> _TASK DESCRIPTION_
List every person named in the commentary below on sample size in football.

What if in all the 1 o’clock games this Sunday, the players called the coin toss, returned to their sidelines, then just stayed there for a few extra minutes to remind everyone who actually does the football playing in football? No macho b.s., just a group of men who risk their health for their jobs so that they can make some money (and some other guys can make way, way more money) standing up for themselves to demand the safest possible incredibly dangerous workplace? Would anyone blame them for that? Would the league really sue?

Is anyone really ready for some football?

In April, with the help of SNY promos man Brett, I published to YouTube a video of myself singing lyrics I “wrote” to the tune of a Bizet aria. Those lyrics are as follows:

Small sample size, small sample sample size
Small sample size
Small sample size
Small, small sample size, small sample size
Small sample size, sample size!
It’s a small sample size
Small sample size
It’s a small sample size.

There’s nothing worse than explaining a joke, but the song is nominally about baseball. Its premise is that baseball, like many pursuits, is subject to a hell of a lot of randomness, that our eyes and hearts are gullible, and that the fluctuations in performance from teams and players over small parts of seasons that lure us into believing they indicate something meaningful almost always prove otherwise with more evidence. And if you were to tell me that some baseball player I believed to be very good sucked very hard for 16 baseball games — or vice versa — I would certainly sing to you these words:

Small sample size, small sample sample size
Small sample size
Small sample size…

Etc.

So it seems strange to me that the sample-size specter is so infrequently cited in football, a sport that operates in tiny samples and that is, due to the money culture surrounding it, subject to such thorough scouring and forecasting from every barking pregame analyst and bright-eyed online gambler and sniveling office fantasy guru and everyone in between.

Why should we spare the NFL’s players and prognosticators the prudence we know is required in baseball? Is the game any less subject to randomness? Maybe, but then individual player performances are far more dependent on those of their teammates and opponents, and, in many cases, the officiating. We can see when a player consistently performs well in a system and with a certain set of players around him, but can we ever know for certain he is a great player that will perform as well in another system with other or lesser players around him?

And it strikes me that for a player to establish as much, he must be playing frequently enough to deny the opportunities to his replacements, so it is impossible to know for sure that any run-of-the-mill NFL-caliber player at the position couldn’t step in to the role and, with enough reps, enjoy similar success. Plus, it seems that given the short arcs upon which NFL players necessarily exist, by the time a player can establish beyond all doubt that he is excellent, that may very well no longer be the case.

We strongly suspect Peyton Manning is good. We know he played extraordinarily well for more than a decade as the quarterback of the Indianapolis Colts, and based on what we’ve seen from other quarterbacks and from — in brief spurts — Manning’s replacements, we believe few others would have performed as well as Manning in the same situation.

But does anyone think Peyton Manning circa 2004 would have played like Peyton Manning circa 2004 were he under center for the New York Jets this week and last? And does no one imagine Mark Sanchez — the suddenly gun-shy, inaccurate, altogether not-poised Sanchez — could look a bit better than he has recently (football-wise, at least) if the players around him were as good as the players around Manning back then?

> _SUPPLIED DATA_

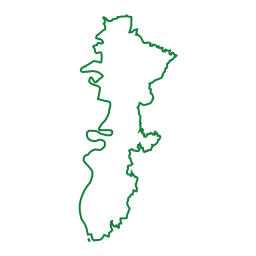 outline of Pirojpur, Barisal, Bangladesh
{"feature_id": "16705992B46028667424095", "entity_name": "Pirojpur", "entity_type": "district", "adm_level": 2, "iso_a3": "BGD", "parent_name": "Bangladesh", "parent_adm1": "Barisal", "projection": "mercator", "projection_center": [89.98, 22.515], "detail": "fine", "context": "isolated", "style": "outline", "palette": "green", "viewbox_px": 256, "rotation_deg": 0, "n_neighbors": 0, "source": "geoboundaries", "source_scale": "gbopen_adm2", "svg_char_len": 5762}
<svg xmlns="http://www.w3.org/2000/svg" viewBox="0 0 256 256"><path d="M87.9,234.6L91.3,234.3L92.4,239.0L94.1,240.5L95.2,240.1L98.6,240.0L101.0,239.3L102.2,238.2L104.3,234.9L108.2,236.6L108.8,236.5L109.2,232.9L110.3,232.2L112.3,230.1L110.9,226.6L110.7,225.0L110.9,222.1L111.5,221.1L112.0,221.0L111.9,223.0L112.1,223.9L113.9,226.2L115.0,226.6L116.4,225.4L117.4,227.0L118.5,227.9L118.9,227.4L118.9,226.0L118.7,225.8L118.8,224.4L119.6,223.5L121.1,223.6L121.4,223.1L120.6,221.2L120.4,219.0L120.6,218.4L124.4,218.4L126.7,217.8L127.3,214.3L129.7,208.6L128.4,206.7L127.1,203.7L127.4,202.1L128.2,199.8L128.2,198.1L128.9,197.3L130.1,196.6L130.8,194.7L132.7,194.4L133.5,190.3L134.2,190.3L135.6,191.2L136.3,191.4L136.7,191.2L136.9,188.2L135.9,186.1L135.7,184.8L136.1,184.3L136.1,183.3L137.3,179.9L137.5,178.0L136.3,177.0L134.7,176.9L134.3,175.6L133.0,174.4L131.7,172.2L131.6,175.4L131.1,176.0L130.7,175.8L130.3,174.7L128.1,174.4L126.8,173.2L127.2,170.9L128.1,168.5L127.9,166.1L128.6,165.6L130.3,165.5L131.8,164.6L132.5,163.6L131.7,162.9L131.3,161.8L130.6,159.7L130.6,158.6L129.7,158.3L129.5,158.0L129.2,155.5L130.1,153.9L130.1,152.6L129.2,150.8L129.2,150.4L131.8,149.0L133.7,150.5L135.5,150.7L137.4,151.2L138.7,150.7L139.2,150.0L138.9,148.2L137.7,147.5L137.7,146.7L138.1,145.0L139.0,144.9L139.8,143.7L140.0,144.5L140.4,144.8L140.2,145.1L140.2,146.2L141.0,146.6L141.1,147.6L141.4,147.3L141.6,147.8L142.9,147.9L143.1,149.9L143.8,151.7L145.0,151.9L145.0,151.5L145.5,151.1L147.5,151.1L147.6,150.4L148.2,150.2L149.4,150.0L150.6,150.2L152.0,147.3L152.3,145.7L152.1,144.8L152.4,144.8L152.7,145.6L153.4,145.8L156.9,143.2L157.6,142.2L158.0,140.0L158.9,139.8L159.4,139.2L159.6,138.4L160.1,137.9L160.3,136.9L159.6,135.5L158.3,135.5L158.0,136.0L157.7,136.0L157.0,134.0L157.2,133.4L155.8,132.5L155.3,131.8L154.4,132.9L155.1,134.2L154.4,134.8L153.2,134.7L153.1,134.2L150.7,132.9L150.1,133.8L149.0,133.7L148.5,134.1L147.2,134.2L147.2,135.2L146.5,135.7L146.1,136.6L144.3,136.7L144.2,135.5L143.8,135.2L144.0,134.7L144.3,134.4L144.3,134.1L143.8,133.8L143.1,133.6L142.9,133.2L142.1,133.2L141.8,132.6L143.1,130.4L142.5,129.1L142.0,129.1L141.6,130.0L139.6,131.2L140.1,130.1L140.7,127.0L140.2,125.7L140.2,123.8L140.9,123.5L140.0,121.9L140.2,120.3L140.4,116.1L138.9,113.6L138.7,109.6L138.3,108.4L137.6,107.4L138.5,106.6L139.2,105.0L139.3,103.8L140.0,102.8L142.9,104.8L144.2,105.0L148.1,104.1L150.3,103.1L151.1,102.4L152.8,99.4L152.6,99.0L153.4,98.1L152.3,94.5L151.7,93.7L150.9,93.6L150.5,92.9L150.9,89.9L150.8,89.3L150.6,89.0L149.4,88.6L149.4,86.5L149.7,85.3L150.2,84.7L150.0,83.9L149.6,83.6L150.7,82.8L152.7,82.5L153.6,81.3L155.4,80.2L161.6,77.9L161.8,76.6L162.8,75.6L162.6,75.2L163.0,73.7L163.5,73.2L163.8,72.4L164.8,71.6L165.5,68.3L166.6,68.0L167.3,65.6L167.0,64.6L167.4,63.3L168.5,63.0L169.3,62.1L169.6,60.7L171.6,60.2L171.6,59.7L173.6,58.4L174.3,57.1L175.7,56.6L176.0,56.2L175.6,55.8L176.3,55.4L176.1,55.2L174.6,55.0L173.1,52.8L171.9,52.9L171.2,54.5L170.0,54.4L169.3,53.1L170.0,50.8L169.9,50.4L169.3,50.7L168.4,50.8L167.3,50.5L165.5,49.6L165.2,50.1L165.5,51.0L165.3,51.4L163.9,51.1L163.4,51.5L162.3,50.6L162.6,49.7L162.5,47.8L161.2,47.8L160.5,48.4L159.9,48.2L159.0,46.9L158.9,47.3L158.4,47.4L157.0,47.2L156.8,45.9L155.4,45.4L154.7,44.8L152.9,44.7L152.7,45.6L152.0,46.0L150.1,45.6L149.9,45.5L149.9,45.1L150.7,43.9L150.6,43.5L148.7,42.5L147.5,42.6L146.7,43.0L145.7,42.7L144.5,43.0L143.6,42.7L143.0,41.8L141.1,37.6L138.9,35.6L136.1,34.6L137.1,33.8L136.3,32.2L136.8,31.3L137.1,29.3L134.0,30.1L132.1,32.1L130.4,32.4L129.3,32.3L130.4,29.5L131.3,25.6L131.4,17.1L127.1,16.3L126.6,15.4L125.9,16.1L124.9,16.5L121.1,16.6L118.7,17.2L117.5,17.0L117.2,18.3L116.6,18.3L114.6,19.2L112.7,19.2L111.6,20.9L110.1,21.1L107.8,20.8L107.6,20.6L107.6,20.1L107.0,20.0L106.6,19.1L105.3,18.0L104.3,18.0L103.9,17.3L103.3,17.4L103.3,18.1L104.2,18.8L104.8,19.9L104.7,22.7L104.5,23.2L103.8,23.5L105.0,26.1L105.4,27.8L105.1,29.5L103.4,30.1L99.0,34.0L96.6,35.5L96.6,36.2L96.1,38.0L96.4,38.3L98.1,38.7L98.8,39.2L100.2,38.9L101.5,39.9L103.1,42.1L103.2,42.6L101.6,43.6L98.3,42.9L97.1,44.0L97.0,45.1L94.6,45.5L93.6,46.0L93.3,46.6L93.5,47.3L94.8,49.1L95.0,51.2L95.9,52.9L96.6,53.2L97.9,53.0L99.0,52.4L100.1,52.3L100.9,52.6L101.2,52.9L101.6,54.6L101.7,57.1L101.4,61.9L100.9,62.4L100.3,62.6L98.9,62.0L95.6,61.2L94.2,61.1L93.4,61.3L88.0,64.7L86.4,65.4L85.6,66.4L85.0,66.7L84.6,66.4L82.9,67.4L81.3,68.6L80.8,69.8L80.8,70.5L81.4,71.4L82.8,72.2L86.5,71.5L87.1,71.9L88.1,71.8L88.9,71.4L90.4,71.4L92.6,71.0L96.9,71.8L98.1,72.2L100.9,74.0L102.8,75.8L102.8,76.3L102.4,76.9L99.2,79.2L97.7,81.0L97.1,81.0L96.8,81.8L96.1,82.3L94.7,82.3L92.2,78.3L91.1,77.4L89.9,78.2L89.1,81.2L90.0,82.5L91.0,83.5L94.1,84.9L97.3,85.8L98.6,86.5L99.4,87.1L99.9,87.9L99.9,89.5L99.0,94.5L97.9,99.0L104.1,100.7L108.6,101.5L109.7,102.2L110.2,103.3L110.3,105.1L109.9,107.9L109.3,109.1L109.0,112.4L107.9,115.7L105.0,120.7L102.1,123.6L100.6,125.6L98.9,128.8L98.9,129.5L99.5,130.0L101.3,130.2L105.5,130.1L110.9,130.3L111.1,130.7L111.9,130.9L112.4,132.3L112.0,133.7L110.9,135.2L106.8,135.3L101.2,133.8L99.6,133.1L99.1,132.4L98.1,132.1L96.2,131.1L93.5,130.8L92.0,130.9L89.7,130.6L88.9,130.8L88.7,131.2L87.5,131.9L86.8,133.6L86.8,134.4L87.4,137.3L88.6,138.9L90.5,140.4L94.7,141.2L96.3,140.9L99.0,139.8L101.0,139.7L102.8,140.4L104.0,141.1L104.5,141.8L105.0,143.4L104.8,145.6L104.5,146.4L103.7,147.5L101.8,149.1L100.8,149.7L99.4,150.0L95.2,149.4L92.2,150.6L90.0,152.2L88.0,154.7L85.1,155.6L84.5,156.4L83.6,158.4L83.7,160.6L84.0,161.2L84.8,162.4L87.6,165.3L91.3,169.6L92.4,172.0L92.5,172.9L92.2,176.5L90.7,181.2L89.5,183.3L88.7,184.1L84.9,189.6L82.6,194.5L81.0,198.7L80.2,202.2L79.7,205.6L79.7,208.7L80.0,212.3L80.9,216.9L81.7,219.4L84.6,223.6L86.3,227.6L87.9,234.6ZM88.9,240.6L89.4,240.6L88.4,238.4L88.8,240.4L88.9,240.6Z" fill="none" stroke="#15803d" stroke-width="2"/></svg>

> _EXERCISE RESULT_
Brett, Bizet, Peyton Manning, Mark Sanchez